Researchers from the University of California, Princeton University and ETH Zurich have proposed RLQP, an accelerated QP solver based on operator-splitting QP(OSQP). RLQP uses reinforcement learning (RL) to adapt the internal parameters of the ADMM algorithm between iterations to minimize solve times.


Because the dimensions of this internal parameter differ between QPs, the team recommends two approaches to deal with this variation:

  1.  Learning a policy to adapt an internal parameter scalar
  2. Learning a policy to modify individual internal parameter coefficients. 

The policy of the RLQP might be taught to all QPs or a specific class of QPs.

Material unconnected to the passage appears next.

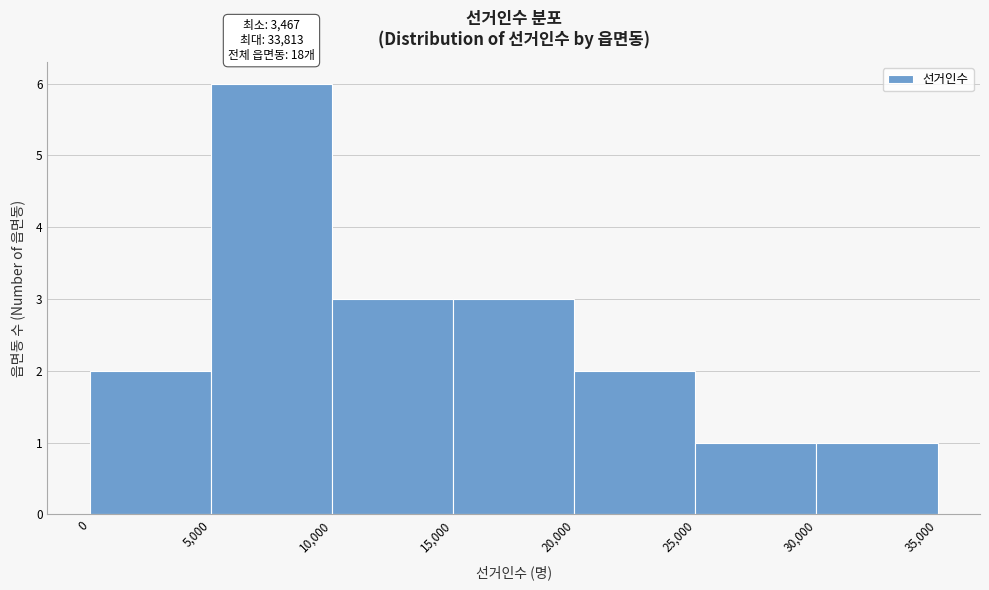

Over which range of the x-axis is the bar tallest?

5,000 to 10,000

To compute the policy, the researchers employed Twin-Delayed DDPG TD3, an extension of deep deterministic policy gradients. They determine that for few QP classes, the solver can accelerate convergence by adapting all coefficients of the internal parameter rather than adapting to a scalar, i.e. using a vector. 

The team used a set of randomized QPs to train RLQP. They compared its convergence rates to non-adaptive and heuristic adaptive policies such as control, Huber fitting, support vector machines (SVM), portfolio optimization and many more.  


They used the following settings for evaluation where:

  1. They used the same class of problems for both training and test sets of QPs
  2. The train set contains a superset of classes in the test set
  3. The train set includes a subset
  4. The train and test sets are from different classes. 

The results demonstrate that RLQP outperforms OSQP by reducing the convergence three times and also generalizes across a broad range of problems. In future, they plan to explore additional RL policy options such as hierarchical policy using meta-learning and online learning to speed up the convergence rate further.